EXTRACT PROVIDED ▸

=== Section Start ===

Value of language in the classroom -

For Vygotsky (1986), It is co-operation that is the foundation of successful learning , which is enabled through communication. He believes that children solve practical tasks with the help of their speech as well as their eyes and hands.


Subservience of art & design as justification -

Eisner (1998) has pointed out, there is a danger here that art and design is being coerced into serving other subjects. He warns teachers against the temptation to defend the subject in ways that indicate its subservience to core skills.

Should art as a school subject be defended as its ability to bleed into and support other 'core' subjects? or perhaps championed for its encouragement to enable change and reform? - How should we meet the question 'Why is this subject worth my child's time?'? and why is the support of other subjects through versatile skills seen negatively as 'subservience' and not positively as encouraging a holistic education?

=== Section End ===

PROBLEM TO SOLVE ▸ Copy the notes above on language and art education word for word, from start to finish.

SUPPLIED MATERIAL ▸
=== Section Start ===

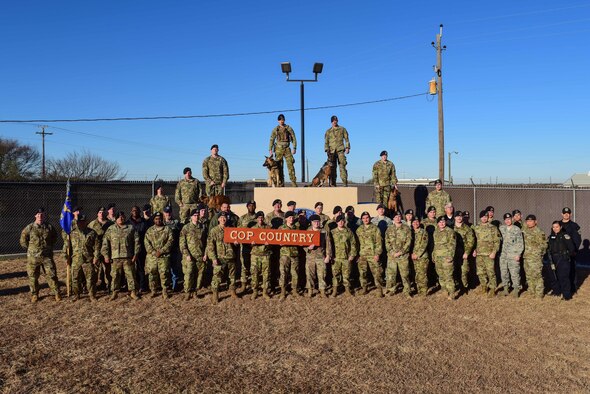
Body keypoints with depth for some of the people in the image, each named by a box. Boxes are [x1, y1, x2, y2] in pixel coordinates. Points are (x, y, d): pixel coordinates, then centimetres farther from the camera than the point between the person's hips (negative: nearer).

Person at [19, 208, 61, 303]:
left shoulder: (49, 227, 1)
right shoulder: (29, 227, -3)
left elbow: (55, 237, 18)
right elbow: (23, 240, 7)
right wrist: (30, 248, 6)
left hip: (47, 256, 0)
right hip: (33, 257, 0)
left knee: (51, 275, 1)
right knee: (33, 276, 8)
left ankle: (57, 293, 9)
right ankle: (34, 294, 23)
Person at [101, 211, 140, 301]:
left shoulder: (131, 228, 6)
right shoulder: (111, 229, 9)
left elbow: (136, 241, 3)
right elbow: (105, 242, 6)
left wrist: (136, 254, -4)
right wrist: (106, 255, -1)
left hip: (128, 257, -1)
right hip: (115, 257, 1)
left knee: (131, 274, 2)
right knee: (115, 275, 7)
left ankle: (132, 291, 12)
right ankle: (114, 292, 18)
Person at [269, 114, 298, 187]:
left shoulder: (288, 128, 6)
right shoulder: (275, 129, 8)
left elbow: (293, 138, 5)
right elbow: (272, 140, 7)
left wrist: (294, 148, -5)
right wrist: (270, 150, -3)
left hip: (287, 149, -1)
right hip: (278, 149, 1)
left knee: (290, 166, -9)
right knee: (279, 167, 0)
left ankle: (294, 183, -10)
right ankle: (281, 184, 4)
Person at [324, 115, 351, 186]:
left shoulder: (342, 129, 15)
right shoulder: (328, 131, 18)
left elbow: (346, 139, 11)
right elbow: (326, 142, 14)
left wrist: (347, 148, -2)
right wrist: (327, 150, 0)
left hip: (340, 150, -2)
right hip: (332, 151, 2)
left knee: (342, 166, -15)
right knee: (332, 167, -1)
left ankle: (345, 183, -19)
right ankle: (333, 184, 3)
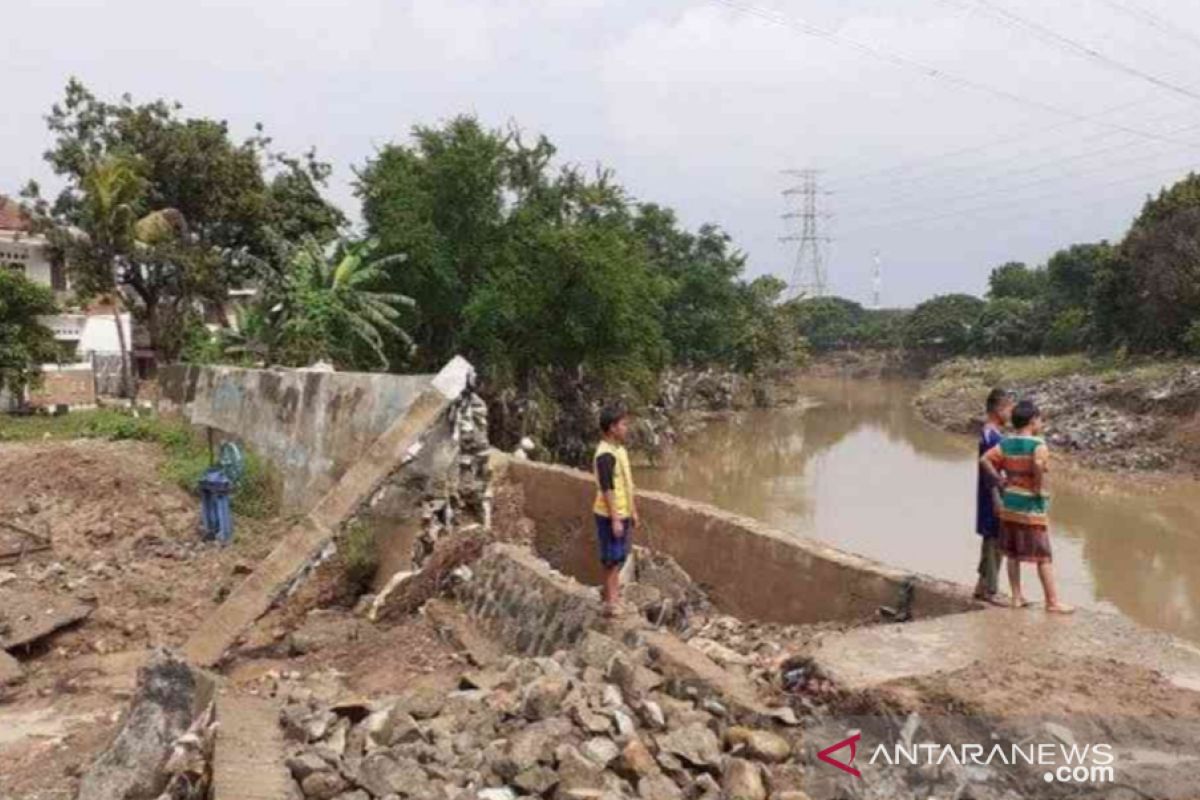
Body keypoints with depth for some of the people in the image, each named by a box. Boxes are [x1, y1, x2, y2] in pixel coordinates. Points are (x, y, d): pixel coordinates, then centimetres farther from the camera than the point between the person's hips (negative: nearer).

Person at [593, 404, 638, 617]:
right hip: (610, 515, -9)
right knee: (613, 557, -1)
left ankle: (609, 590, 33)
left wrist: (633, 512, 19)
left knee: (620, 555, 18)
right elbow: (607, 489, -23)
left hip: (623, 513, 9)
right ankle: (612, 600, 7)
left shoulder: (620, 449, 10)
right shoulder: (605, 454, -20)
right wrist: (615, 519, -23)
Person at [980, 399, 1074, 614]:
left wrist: (1000, 481, 3)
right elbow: (1038, 464, -33)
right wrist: (1040, 487, -19)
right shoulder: (1037, 444, -14)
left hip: (1009, 505, 6)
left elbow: (985, 460, -1)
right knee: (1044, 557, 3)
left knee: (1012, 554, 12)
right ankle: (1052, 602, 9)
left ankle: (1017, 597, 19)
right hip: (1032, 507, -6)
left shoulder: (1006, 443, 4)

=== Section End ===

OUTPUT OF THE TASK ▸
Value of language in the classroom -

For Vygotsky (1986), It is co-operation that is the foundation of successful learning , which is enabled through communication. He believes that children solve practical tasks with the help of their speech as well as their eyes and hands.


Subservience of art & design as justification -

Eisner (1998) has pointed out, there is a danger here that art and design is being coerced into serving other subjects. He warns teachers against the temptation to defend the subject in ways that indicate its subservience to core skills.

Should art as a school subject be defended as its ability to bleed into and support other 'core' subjects? or perhaps championed for its encouragement to enable change and reform? - How should we meet the question 'Why is this subject worth my child's time?'? and why is the support of other subjects through versatile skills seen negatively as 'subservience' and not positively as encouraging a holistic education?